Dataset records
————
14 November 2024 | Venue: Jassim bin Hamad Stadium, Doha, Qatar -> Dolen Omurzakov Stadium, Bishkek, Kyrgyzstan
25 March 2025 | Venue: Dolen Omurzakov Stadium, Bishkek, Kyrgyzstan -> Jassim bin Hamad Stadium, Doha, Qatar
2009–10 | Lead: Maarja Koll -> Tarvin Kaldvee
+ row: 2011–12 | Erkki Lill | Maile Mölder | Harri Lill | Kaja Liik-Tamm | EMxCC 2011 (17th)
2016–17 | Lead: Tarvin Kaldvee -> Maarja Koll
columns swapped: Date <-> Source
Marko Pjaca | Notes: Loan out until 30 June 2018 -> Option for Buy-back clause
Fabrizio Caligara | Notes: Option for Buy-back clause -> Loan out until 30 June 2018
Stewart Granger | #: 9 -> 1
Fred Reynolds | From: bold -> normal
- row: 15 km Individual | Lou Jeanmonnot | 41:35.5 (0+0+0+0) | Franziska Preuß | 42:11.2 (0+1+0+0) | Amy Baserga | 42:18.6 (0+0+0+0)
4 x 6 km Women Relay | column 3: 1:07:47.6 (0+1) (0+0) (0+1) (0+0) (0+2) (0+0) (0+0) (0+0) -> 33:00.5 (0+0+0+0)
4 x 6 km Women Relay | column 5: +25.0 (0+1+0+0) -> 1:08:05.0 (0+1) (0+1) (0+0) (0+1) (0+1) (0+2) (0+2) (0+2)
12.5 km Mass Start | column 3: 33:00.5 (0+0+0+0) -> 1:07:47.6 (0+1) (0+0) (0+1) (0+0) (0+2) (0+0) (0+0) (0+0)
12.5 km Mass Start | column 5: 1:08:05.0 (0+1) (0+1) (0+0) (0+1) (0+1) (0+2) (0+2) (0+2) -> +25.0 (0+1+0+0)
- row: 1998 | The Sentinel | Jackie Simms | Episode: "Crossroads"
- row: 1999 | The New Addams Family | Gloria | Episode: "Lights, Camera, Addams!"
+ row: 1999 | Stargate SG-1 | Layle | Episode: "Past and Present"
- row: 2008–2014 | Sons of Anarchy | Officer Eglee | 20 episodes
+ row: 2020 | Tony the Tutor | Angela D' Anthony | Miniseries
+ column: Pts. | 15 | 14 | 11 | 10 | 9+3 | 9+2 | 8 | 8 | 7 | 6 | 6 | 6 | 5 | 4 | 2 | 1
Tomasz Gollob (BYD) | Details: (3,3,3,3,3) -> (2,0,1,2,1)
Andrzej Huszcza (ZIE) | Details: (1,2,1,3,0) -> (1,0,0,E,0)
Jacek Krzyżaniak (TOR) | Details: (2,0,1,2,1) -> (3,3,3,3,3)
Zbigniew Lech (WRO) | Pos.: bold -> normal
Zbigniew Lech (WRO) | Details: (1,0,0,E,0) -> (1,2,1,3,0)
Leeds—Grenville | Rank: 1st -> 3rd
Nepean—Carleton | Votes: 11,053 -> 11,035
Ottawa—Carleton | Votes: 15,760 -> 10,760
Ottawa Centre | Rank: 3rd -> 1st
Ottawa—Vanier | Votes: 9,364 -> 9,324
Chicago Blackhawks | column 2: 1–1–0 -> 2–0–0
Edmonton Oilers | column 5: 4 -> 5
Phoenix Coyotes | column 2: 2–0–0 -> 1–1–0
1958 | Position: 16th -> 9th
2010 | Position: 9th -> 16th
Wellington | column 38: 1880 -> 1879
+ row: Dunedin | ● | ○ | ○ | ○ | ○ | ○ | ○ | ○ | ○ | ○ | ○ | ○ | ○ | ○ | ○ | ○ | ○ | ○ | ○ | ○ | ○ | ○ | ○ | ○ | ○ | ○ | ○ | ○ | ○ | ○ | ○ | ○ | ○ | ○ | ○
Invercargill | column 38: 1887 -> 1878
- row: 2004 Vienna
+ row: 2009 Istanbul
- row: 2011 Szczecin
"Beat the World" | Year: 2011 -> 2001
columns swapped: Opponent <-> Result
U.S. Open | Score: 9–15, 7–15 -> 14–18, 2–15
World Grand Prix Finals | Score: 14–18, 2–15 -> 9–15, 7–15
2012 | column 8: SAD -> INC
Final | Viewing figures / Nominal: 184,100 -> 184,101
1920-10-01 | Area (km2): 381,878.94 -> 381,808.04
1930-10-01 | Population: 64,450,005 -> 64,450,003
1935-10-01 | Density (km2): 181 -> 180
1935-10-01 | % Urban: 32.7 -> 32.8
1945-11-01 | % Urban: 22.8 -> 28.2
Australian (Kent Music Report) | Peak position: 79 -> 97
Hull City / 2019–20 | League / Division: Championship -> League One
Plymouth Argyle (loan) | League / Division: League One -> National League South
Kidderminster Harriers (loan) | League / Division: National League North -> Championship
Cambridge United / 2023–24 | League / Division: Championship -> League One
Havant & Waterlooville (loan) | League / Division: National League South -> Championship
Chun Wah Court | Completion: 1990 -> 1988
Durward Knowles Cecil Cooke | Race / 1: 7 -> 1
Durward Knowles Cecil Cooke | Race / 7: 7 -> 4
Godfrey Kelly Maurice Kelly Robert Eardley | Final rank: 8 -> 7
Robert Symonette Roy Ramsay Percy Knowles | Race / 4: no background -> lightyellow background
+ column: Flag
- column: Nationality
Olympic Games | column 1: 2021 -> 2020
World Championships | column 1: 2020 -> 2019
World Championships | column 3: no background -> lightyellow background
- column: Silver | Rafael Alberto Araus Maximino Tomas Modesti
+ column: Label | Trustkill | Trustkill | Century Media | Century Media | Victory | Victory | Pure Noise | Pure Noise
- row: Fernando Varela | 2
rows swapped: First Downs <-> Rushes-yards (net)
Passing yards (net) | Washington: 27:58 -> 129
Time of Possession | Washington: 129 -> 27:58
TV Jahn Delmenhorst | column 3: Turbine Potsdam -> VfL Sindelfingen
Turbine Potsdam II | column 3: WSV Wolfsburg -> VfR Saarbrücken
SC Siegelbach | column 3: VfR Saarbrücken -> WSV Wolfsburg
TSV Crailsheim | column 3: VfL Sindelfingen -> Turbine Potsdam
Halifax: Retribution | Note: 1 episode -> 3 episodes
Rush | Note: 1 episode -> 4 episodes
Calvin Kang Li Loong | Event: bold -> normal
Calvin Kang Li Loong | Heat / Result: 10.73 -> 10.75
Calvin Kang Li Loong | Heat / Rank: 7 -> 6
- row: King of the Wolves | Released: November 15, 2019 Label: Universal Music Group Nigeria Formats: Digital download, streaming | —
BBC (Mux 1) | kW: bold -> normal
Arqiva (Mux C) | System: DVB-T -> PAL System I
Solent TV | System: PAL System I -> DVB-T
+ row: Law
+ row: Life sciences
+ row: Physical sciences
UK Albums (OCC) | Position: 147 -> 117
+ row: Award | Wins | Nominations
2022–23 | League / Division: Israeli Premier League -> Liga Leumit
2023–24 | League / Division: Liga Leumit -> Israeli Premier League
————
◆ **Your task**:
Could you return every line of the records above without changing a single character?

◆ **Completed task**:
14 November 2024 | Venue: Jassim bin Hamad Stadium, Doha, Qatar -> Dolen Omurzakov Stadium, Bishkek, Kyrgyzstan
25 March 2025 | Venue: Dolen Omurzakov Stadium, Bishkek, Kyrgyzstan -> Jassim bin Hamad Stadium, Doha, Qatar
2009–10 | Lead: Maarja Koll -> Tarvin Kaldvee
+ row: 2011–12 | Erkki Lill | Maile Mölder | Harri Lill | Kaja Liik-Tamm | EMxCC 2011 (17th)
2016–17 | Lead: Tarvin Kaldvee -> Maarja Koll
columns swapped: Date <-> Source
Marko Pjaca | Notes: Loan out until 30 June 2018 -> Option for Buy-back clause
Fabrizio Caligara | Notes: Option for Buy-back clause -> Loan out until 30 June 2018
Stewart Granger | #: 9 -> 1
Fred Reynolds | From: bold -> normal
- row: 15 km Individual | Lou Jeanmonnot | 41:35.5 (0+0+0+0) | Franziska Preuß | 42:11.2 (0+1+0+0) | Amy Baserga | 42:18.6 (0+0+0+0)
4 x 6 km Women Relay | column 3: 1:07:47.6 (0+1) (0+0) (0+1) (0+0) (0+2) (0+0) (0+0) (0+0) -> 33:00.5 (0+0+0+0)
4 x 6 km Women Relay | column 5: +25.0 (0+1+0+0) -> 1:08:05.0 (0+1) (0+1) (0+0) (0+1) (0+1) (0+2) (0+2) (0+2)
12.5 km Mass Start | column 3: 33:00.5 (0+0+0+0) -> 1:07:47.6 (0+1) (0+0) (0+1) (0+0) (0+2) (0+0) (0+0) (0+0)
12.5 km Mass Start | column 5: 1:08:05.0 (0+1) (0+1) (0+0) (0+1) (0+1) (0+2) (0+2) (0+2) -> +25.0 (0+1+0+0)
- row: 1998 | The Sentinel | Jackie Simms | Episode: "Crossroads"
- row: 1999 | The New Addams Family | Gloria | Episode: "Lights, Camera, Addams!"
+ row: 1999 | Stargate SG-1 | Layle | Episode: "Past and Present"
- row: 2008–2014 | Sons of Anarchy | Officer Eglee | 20 episodes
+ row: 2020 | Tony the Tutor | Angela D' Anthony | Miniseries
+ column: Pts. | 15 | 14 | 11 | 10 | 9+3 | 9+2 | 8 | 8 | 7 | 6 | 6 | 6 | 5 | 4 | 2 | 1
Tomasz Gollob (BYD) | Details: (3,3,3,3,3) -> (2,0,1,2,1)
Andrzej Huszcza (ZIE) | Details: (1,2,1,3,0) -> (1,0,0,E,0)
Jacek Krzyżaniak (TOR) | Details: (2,0,1,2,1) -> (3,3,3,3,3)
Zbigniew Lech (WRO) | Pos.: bold -> normal
Zbigniew Lech (WRO) | Details: (1,0,0,E,0) -> (1,2,1,3,0)
Leeds—Grenville | Rank: 1st -> 3rd
Nepean—Carleton | Votes: 11,053 -> 11,035
Ottawa—Carleton | Votes: 15,760 -> 10,760
Ottawa Centre | Rank: 3rd -> 1st
Ottawa—Vanier | Votes: 9,364 -> 9,324
Chicago Blackhawks | column 2: 1–1–0 -> 2–0–0
Edmonton Oilers | column 5: 4 -> 5
Phoenix Coyotes | column 2: 2–0–0 -> 1–1–0
1958 | Position: 16th -> 9th
2010 | Position: 9th -> 16th
Wellington | column 38: 1880 -> 1879
+ row: Dunedin | ● | ○ | ○ | ○ | ○ | ○ | ○ | ○ | ○ | ○ | ○ | ○ | ○ | ○ | ○ | ○ | ○ | ○ | ○ | ○ | ○ | ○ | ○ | ○ | ○ | ○ | ○ | ○ | ○ | ○ | ○ | ○ | ○ | ○ | ○
Invercargill | column 38: 1887 -> 1878
- row: 2004 Vienna
+ row: 2009 Istanbul
- row: 2011 Szczecin
"Beat the World" | Year: 2011 -> 2001
columns swapped: Opponent <-> Result
U.S. Open | Score: 9–15, 7–15 -> 14–18, 2–15
World Grand Prix Finals | Score: 14–18, 2–15 -> 9–15, 7–15
2012 | column 8: SAD -> INC
Final | Viewing figures / Nominal: 184,100 -> 184,101
1920-10-01 | Area (km2): 381,878.94 -> 381,808.04
1930-10-01 | Population: 64,450,005 -> 64,450,003
1935-10-01 | Density (km2): 181 -> 180
1935-10-01 | % Urban: 32.7 -> 32.8
1945-11-01 | % Urban: 22.8 -> 28.2
Australian (Kent Music Report) | Peak position: 79 -> 97
Hull City / 2019–20 | League / Division: Championship -> League One
Plymouth Argyle (loan) | League / Division: League One -> National League South
Kidderminster Harriers (loan) | League / Division: National League North -> Championship
Cambridge United / 2023–24 | League / Division: Championship -> League One
Havant & Waterlooville (loan) | League / Division: National League South -> Championship
Chun Wah Court | Completion: 1990 -> 1988
Durward Knowles Cecil Cooke | Race / 1: 7 -> 1
Durward Knowles Cecil Cooke | Race / 7: 7 -> 4
Godfrey Kelly Maurice Kelly Robert Eardley | Final rank: 8 -> 7
Robert Symonette Roy Ramsay Percy Knowles | Race / 4: no background -> lightyellow background
+ column: Flag
- column: Nationality
Olympic Games | column 1: 2021 -> 2020
World Championships | column 1: 2020 -> 2019
World Championships | column 3: no background -> lightyellow background
- column: Silver | Rafael Alberto Araus Maximino Tomas Modesti
+ column: Label | Trustkill | Trustkill | Century Media | Century Media | Victory | Victory | Pure Noise | Pure Noise
- row: Fernando Varela | 2
rows swapped: First Downs <-> Rushes-yards (net)
Passing yards (net) | Washington: 27:58 -> 129
Time of Possession | Washington: 129 -> 27:58
TV Jahn Delmenhorst | column 3: Turbine Potsdam -> VfL Sindelfingen
Turbine Potsdam II | column 3: WSV Wolfsburg -> VfR Saarbrücken
SC Siegelbach | column 3: VfR Saarbrücken -> WSV Wolfsburg
TSV Crailsheim | column 3: VfL Sindelfingen -> Turbine Potsdam
Halifax: Retribution | Note: 1 episode -> 3 episodes
Rush | Note: 1 episode -> 4 episodes
Calvin Kang Li Loong | Event: bold -> normal
Calvin Kang Li Loong | Heat / Result: 10.73 -> 10.75
Calvin Kang Li Loong | Heat / Rank: 7 -> 6
- row: King of the Wolves | Released: November 15, 2019 Label: Universal Music Group Nigeria Formats: Digital download, streaming | —
BBC (Mux 1) | kW: bold -> normal
Arqiva (Mux C) | System: DVB-T -> PAL System I
Solent TV | System: PAL System I -> DVB-T
+ row: Law
+ row: Life sciences
+ row: Physical sciences
UK Albums (OCC) | Position: 147 -> 117
+ row: Award | Wins | Nominations
2022–23 | League / Division: Israeli Premier League -> Liga Leumit
2023–24 | League / Division: Liga Leumit -> Israeli Premier League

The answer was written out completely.